The SEC’s actions against these two CTOs highlight the importance of complying with federal securities laws when offering and selling tokens. If you are planning to offer or sell tokens, it is important to consult with an experienced securities law attorney to ensure that your ICO complies with all applicable requirements.
SEC Warns of Risks in Crypto Token Offerings
The SEC has issued a warning to investors about the risks of investing in crypto token offerings. The SEC warns that these offerings may be unlawful and involve high risks. The SEC also warns that if you are interested in participating in a crypto token offering, be sure to do your own research and consult with a lawyer.
SEC Issues Cease-and-Desist Orders to Crypto Token Offering Issuers
A number of cryptocurrency token offering issuers have received cease-and-desist orders from US regulators.
The US Securities and Exchange Commission (SEC) has issued cease-and-desist orders to two cryptocurrency token offering issuers, according to a report from Reuters.
The first order was issued to the company behind the BitConnect coin offering, which is now defunct. The second order was issued to the company behind the DAO token offering, which is also now defunct.
The SEC is reportedly looking into whether the companies violated securities laws by failing to properly disclose their offerings.
SEC Obtains Emergency Restraining Orders Against Crypto Token Offering Issuers
On July 12, 2018, the SEC obtained emergency restraining orders (“EROs”) against two crypto token offering issuers. The SEC alleges that the issuers violated federal securities laws by issuing unregistered securities and by making false and misleading statements about their products. The EROs prohibit the issuers from selling their tokens or engaging in any other activities related to their tokens.

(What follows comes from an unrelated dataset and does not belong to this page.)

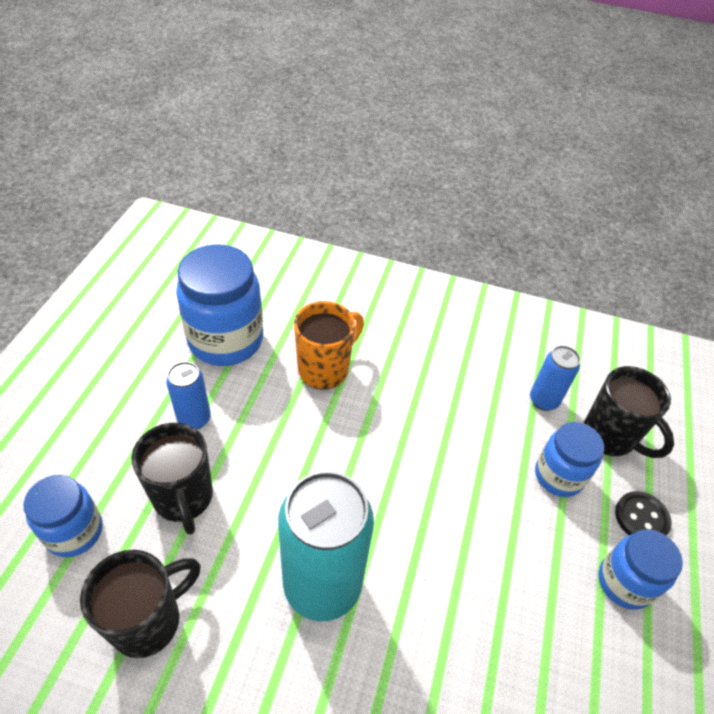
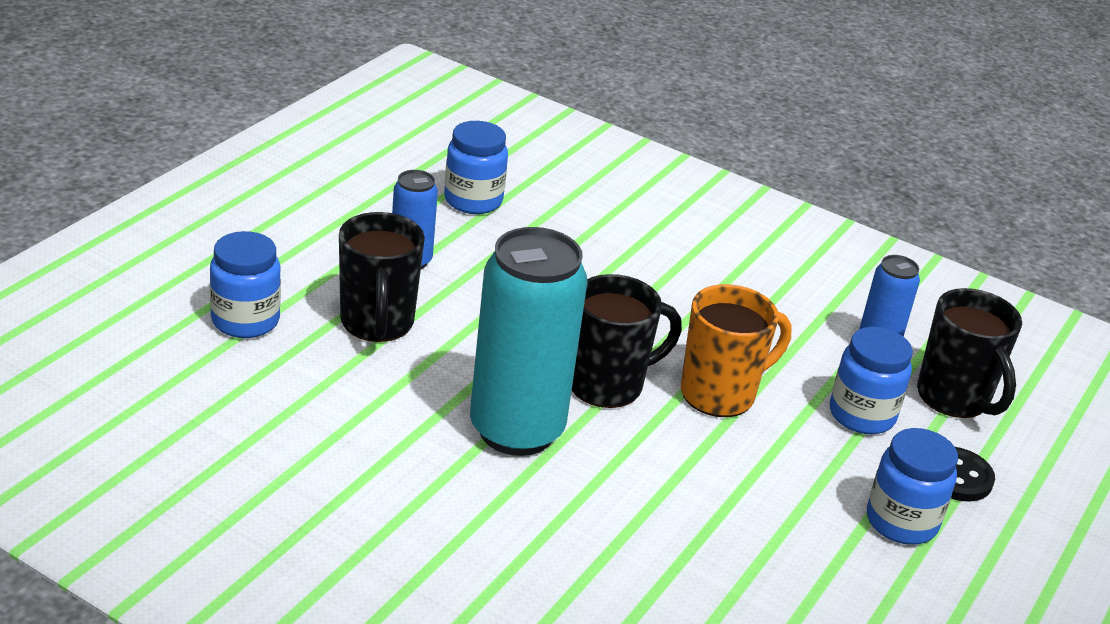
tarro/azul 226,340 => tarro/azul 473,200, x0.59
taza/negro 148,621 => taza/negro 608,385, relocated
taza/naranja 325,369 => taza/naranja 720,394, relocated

The SEC’s action follows a report published on July 11, 2018, in which the SEC staff alleged that two crypto token offerings operated by the issuers violated federal securities laws. According to the SEC’s report, the issuers offered their tokens without registering with the SEC or complying with other securities law requirements. The issuers also made false and misleading statements about their products.
The EROs are effective immediately and will remain in effect until the SEC either lifts them or the issuers settle the charges against them.
SEC Charges Five Issuers in connection with Illegal Crypto Token Offerings
The US Securities and Exchange Commission (SEC) has charged five issuers of illegal crypto tokens with securities fraud.
The SEC alleges that the issuers sold securities based on unregistered tokens, which are often known as “initial coin offerings” or ICOs. The SEC charges the issuers with violating federal securities laws and regulations.
The five issuers are:
1. Centra Tech, Inc.
2. PlexCoin, Inc.
3. Sphere Development, LLC
4. Crowd Machine, Inc.
5. Diamond Reserve Club, Inc.
According to the SEC’s complaint, all of the issuers offered digital tokens that were securities under federal law. In some cases, the tokens were not registered with the SEC or with any other regulatory authority. The SEC also alleges that the issuers violated federal anti-fraud laws.
The five issuers have all agreed to settle the SEC’s charges. Centra Tech, PlexCoin, Sphere Development, Crowd Machine, and Diamond Reserve Club have each agreed to pay a penalty of $2 million, while Crowd Machine has agreed to pay a penalty of $500,000.
The SEC’s crackdown on ICOs is an important step in ensuring that investors are protected. By prohibiting these fraudulent schemes, the SEC is helping to protect consumers and investors from being taken advantage of in this new market.
SEC Halts Trading in Three Cryptocurrency Investment Products
The SEC has halted trading in three cryptocurrency investment products, according to a report from CNBC.
The SEC’s move comes after the agency received “a number of inquiries” about the products, CNBC said.
The products in question are two digital asset funds and a binary options platform.
The SEC did not provide any further details about the products or the inquiries it has received.